■ TASK BRIEF: Pull out every line of the records that contains the string "width". Case counts.

BEGIN

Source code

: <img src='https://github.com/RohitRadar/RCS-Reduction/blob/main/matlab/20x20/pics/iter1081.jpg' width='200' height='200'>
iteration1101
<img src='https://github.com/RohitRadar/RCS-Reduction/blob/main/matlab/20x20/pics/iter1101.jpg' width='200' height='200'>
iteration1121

END

■ TASK RESULT:
: <img src='https://github.com/RohitRadar/RCS-Reduction/blob/main/matlab/20x20/pics/iter1081.jpg' width='200' height='200'>
<img src='https://github.com/RohitRadar/RCS-Reduction/blob/main/matlab/20x20/pics/iter1101.jpg' width='200' height='200'>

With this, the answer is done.